• TEXT EXTRACT:
When a driver is linked directly into the Linux kernel, it doesn’t
declare its own net_device
structures; the
structures declared in drivers/net/Space.c
are
used instead. Space.c
declares a linked list of
all the network devices, both driver-specific structures like
plip1
and general-purpose eth
devices. Ethernet drivers don’t care about their
net_device
structures at all, because they use the
general-purpose structures. Such general eth
device structures declare ethif_probe as their
init function. A programmer inserting a new
Ethernet interface in the mainstream kernel needs only to add a call
to the driver’s initialization function to
ethif_probe. Authors of
non-eth
drivers, on the other hand, insert their
net_device
structures in
Space.c
. In both cases only the source file
Space.c
has to be modified if the driver must be
linked to the kernel proper.

• OBJECTIVE 1: Collect every line of the entries that contains the string "with", and copy each one.
The entries come from a different source than the text.

• SUPPLIED MATERIAL:
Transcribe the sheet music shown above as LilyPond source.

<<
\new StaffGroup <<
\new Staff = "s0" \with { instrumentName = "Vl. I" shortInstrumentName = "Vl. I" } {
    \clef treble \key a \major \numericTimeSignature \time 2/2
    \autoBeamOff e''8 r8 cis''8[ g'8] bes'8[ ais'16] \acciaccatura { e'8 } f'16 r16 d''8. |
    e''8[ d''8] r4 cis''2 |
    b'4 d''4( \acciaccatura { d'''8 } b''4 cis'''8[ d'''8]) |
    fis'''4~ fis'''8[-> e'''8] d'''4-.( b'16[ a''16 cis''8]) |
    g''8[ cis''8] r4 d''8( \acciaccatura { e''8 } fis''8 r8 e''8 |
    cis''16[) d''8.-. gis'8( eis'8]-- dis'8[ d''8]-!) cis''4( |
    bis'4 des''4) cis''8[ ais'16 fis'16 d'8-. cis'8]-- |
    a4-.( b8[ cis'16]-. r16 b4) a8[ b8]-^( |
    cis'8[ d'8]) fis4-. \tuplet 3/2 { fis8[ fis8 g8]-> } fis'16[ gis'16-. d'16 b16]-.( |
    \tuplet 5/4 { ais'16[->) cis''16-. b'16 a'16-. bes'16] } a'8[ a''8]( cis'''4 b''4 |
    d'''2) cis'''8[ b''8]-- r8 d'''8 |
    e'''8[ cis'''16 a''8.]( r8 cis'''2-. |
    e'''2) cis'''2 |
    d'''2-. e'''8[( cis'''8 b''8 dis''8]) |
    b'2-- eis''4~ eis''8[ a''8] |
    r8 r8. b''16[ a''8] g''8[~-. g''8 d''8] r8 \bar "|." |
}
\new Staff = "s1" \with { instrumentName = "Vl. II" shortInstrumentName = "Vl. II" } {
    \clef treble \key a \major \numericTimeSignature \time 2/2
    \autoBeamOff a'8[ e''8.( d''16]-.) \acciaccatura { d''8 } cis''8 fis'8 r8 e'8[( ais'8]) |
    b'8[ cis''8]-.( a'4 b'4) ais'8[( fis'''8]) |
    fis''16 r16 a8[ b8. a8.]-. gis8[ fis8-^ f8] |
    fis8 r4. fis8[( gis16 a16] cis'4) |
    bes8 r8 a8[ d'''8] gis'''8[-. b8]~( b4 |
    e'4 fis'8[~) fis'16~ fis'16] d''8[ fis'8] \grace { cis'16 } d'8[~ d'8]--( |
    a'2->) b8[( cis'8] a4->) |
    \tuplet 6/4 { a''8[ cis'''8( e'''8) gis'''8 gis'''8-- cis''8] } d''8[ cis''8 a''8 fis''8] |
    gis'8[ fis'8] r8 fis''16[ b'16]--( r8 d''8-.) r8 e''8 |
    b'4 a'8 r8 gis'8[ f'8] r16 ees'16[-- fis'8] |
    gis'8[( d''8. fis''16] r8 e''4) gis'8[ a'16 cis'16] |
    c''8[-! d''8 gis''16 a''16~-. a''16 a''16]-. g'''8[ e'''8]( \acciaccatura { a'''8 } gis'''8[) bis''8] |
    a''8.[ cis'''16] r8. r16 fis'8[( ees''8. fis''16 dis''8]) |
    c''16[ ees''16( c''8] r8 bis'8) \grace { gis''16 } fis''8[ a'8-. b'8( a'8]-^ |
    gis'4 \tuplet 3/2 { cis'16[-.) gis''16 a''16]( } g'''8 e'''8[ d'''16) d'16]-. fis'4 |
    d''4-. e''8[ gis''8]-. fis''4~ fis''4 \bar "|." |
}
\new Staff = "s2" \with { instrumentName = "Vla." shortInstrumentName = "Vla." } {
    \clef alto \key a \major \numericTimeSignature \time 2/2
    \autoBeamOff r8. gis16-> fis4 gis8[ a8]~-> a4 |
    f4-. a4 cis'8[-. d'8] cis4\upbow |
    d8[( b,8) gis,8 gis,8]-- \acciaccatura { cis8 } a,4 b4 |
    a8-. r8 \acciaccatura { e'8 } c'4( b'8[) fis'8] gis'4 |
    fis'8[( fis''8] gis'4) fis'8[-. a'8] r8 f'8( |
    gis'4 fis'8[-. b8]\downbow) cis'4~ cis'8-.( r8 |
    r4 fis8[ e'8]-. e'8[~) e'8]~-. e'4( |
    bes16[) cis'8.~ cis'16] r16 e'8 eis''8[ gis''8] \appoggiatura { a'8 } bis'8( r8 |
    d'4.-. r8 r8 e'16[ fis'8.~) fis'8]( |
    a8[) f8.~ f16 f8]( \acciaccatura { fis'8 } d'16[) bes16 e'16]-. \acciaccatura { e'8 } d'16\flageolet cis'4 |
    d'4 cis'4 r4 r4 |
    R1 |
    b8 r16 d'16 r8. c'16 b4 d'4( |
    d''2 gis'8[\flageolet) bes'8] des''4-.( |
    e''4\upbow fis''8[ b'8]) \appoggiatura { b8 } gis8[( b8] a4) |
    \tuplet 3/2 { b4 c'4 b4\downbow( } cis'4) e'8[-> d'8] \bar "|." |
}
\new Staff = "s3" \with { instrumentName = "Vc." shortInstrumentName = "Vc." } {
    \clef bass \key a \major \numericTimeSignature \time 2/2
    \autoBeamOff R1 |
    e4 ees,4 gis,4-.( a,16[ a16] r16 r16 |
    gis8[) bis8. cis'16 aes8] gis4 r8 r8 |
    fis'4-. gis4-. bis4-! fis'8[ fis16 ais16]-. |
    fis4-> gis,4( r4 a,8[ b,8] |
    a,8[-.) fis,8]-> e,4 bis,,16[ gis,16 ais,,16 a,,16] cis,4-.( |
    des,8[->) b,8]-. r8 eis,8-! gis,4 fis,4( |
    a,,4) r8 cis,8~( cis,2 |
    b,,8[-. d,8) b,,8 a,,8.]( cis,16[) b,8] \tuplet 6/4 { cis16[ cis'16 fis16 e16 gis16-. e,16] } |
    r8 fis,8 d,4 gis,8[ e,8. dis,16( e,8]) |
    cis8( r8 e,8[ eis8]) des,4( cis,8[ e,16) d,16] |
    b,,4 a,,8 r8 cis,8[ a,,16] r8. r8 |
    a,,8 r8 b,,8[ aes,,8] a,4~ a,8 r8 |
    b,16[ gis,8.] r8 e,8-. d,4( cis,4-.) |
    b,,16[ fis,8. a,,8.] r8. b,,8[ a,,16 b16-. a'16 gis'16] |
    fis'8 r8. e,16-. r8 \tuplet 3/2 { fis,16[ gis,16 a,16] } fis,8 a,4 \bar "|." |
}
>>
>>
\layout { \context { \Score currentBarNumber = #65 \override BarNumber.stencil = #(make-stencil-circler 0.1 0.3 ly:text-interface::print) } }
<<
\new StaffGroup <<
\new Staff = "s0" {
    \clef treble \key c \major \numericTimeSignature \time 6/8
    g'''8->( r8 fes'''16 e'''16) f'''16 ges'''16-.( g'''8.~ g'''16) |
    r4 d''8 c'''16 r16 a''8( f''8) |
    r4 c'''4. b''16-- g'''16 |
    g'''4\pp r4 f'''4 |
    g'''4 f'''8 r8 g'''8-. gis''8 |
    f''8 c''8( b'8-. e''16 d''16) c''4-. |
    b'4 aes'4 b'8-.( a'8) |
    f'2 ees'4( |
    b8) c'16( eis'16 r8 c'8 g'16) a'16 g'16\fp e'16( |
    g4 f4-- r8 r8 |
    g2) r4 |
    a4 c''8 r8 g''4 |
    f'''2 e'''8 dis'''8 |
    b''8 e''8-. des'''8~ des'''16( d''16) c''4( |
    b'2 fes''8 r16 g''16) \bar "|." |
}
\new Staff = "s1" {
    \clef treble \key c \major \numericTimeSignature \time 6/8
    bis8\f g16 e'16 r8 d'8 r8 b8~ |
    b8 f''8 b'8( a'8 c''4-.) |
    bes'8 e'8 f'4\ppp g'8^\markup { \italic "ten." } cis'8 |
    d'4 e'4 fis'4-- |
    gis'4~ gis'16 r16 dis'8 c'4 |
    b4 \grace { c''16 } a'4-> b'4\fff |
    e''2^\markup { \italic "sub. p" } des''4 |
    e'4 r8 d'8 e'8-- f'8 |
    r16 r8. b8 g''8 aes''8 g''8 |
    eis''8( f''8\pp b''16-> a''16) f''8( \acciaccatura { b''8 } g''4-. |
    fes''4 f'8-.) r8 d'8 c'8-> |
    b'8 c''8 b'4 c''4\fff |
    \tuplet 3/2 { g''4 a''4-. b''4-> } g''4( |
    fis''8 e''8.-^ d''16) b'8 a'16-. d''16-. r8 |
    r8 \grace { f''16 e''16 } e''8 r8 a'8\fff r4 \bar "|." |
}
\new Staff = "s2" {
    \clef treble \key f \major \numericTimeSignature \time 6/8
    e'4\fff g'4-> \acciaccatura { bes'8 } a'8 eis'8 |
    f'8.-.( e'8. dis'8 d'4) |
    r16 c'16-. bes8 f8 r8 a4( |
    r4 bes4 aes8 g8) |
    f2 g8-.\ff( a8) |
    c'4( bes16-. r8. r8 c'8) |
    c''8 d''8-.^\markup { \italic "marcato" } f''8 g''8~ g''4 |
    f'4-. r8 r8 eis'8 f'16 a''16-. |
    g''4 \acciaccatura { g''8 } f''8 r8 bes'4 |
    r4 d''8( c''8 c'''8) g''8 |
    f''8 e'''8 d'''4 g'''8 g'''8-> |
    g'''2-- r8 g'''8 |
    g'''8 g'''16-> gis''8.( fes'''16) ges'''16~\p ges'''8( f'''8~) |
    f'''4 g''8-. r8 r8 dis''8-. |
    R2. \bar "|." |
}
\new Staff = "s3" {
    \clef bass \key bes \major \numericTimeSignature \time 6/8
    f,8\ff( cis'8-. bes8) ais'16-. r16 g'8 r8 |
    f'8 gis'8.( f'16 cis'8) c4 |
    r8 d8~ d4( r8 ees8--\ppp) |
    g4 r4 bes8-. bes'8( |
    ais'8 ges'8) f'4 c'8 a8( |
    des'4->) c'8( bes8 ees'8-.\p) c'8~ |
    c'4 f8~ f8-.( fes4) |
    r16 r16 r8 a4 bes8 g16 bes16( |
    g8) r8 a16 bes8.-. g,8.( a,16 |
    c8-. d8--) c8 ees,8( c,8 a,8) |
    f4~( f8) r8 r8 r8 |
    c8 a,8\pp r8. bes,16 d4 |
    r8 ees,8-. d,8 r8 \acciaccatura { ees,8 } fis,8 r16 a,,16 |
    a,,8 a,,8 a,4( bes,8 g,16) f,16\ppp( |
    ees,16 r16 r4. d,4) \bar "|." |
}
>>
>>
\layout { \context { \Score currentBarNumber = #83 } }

• OBJECTIVE 2: In the text on linking network drivers into the Linux kernel, what init function do the general-purpose eth device structures declare?

• WRITTEN ANSWER 1:
\new Staff = "s0" \with { instrumentName = "Vl. I" shortInstrumentName = "Vl. I" } {
\new Staff = "s1" \with { instrumentName = "Vl. II" shortInstrumentName = "Vl. II" } {
\new Staff = "s2" \with { instrumentName = "Vla." shortInstrumentName = "Vla." } {
\new Staff = "s3" \with { instrumentName = "Vc." shortInstrumentName = "Vc." } {

• WRITTEN ANSWER 2: They declare ethif_probe as their init function.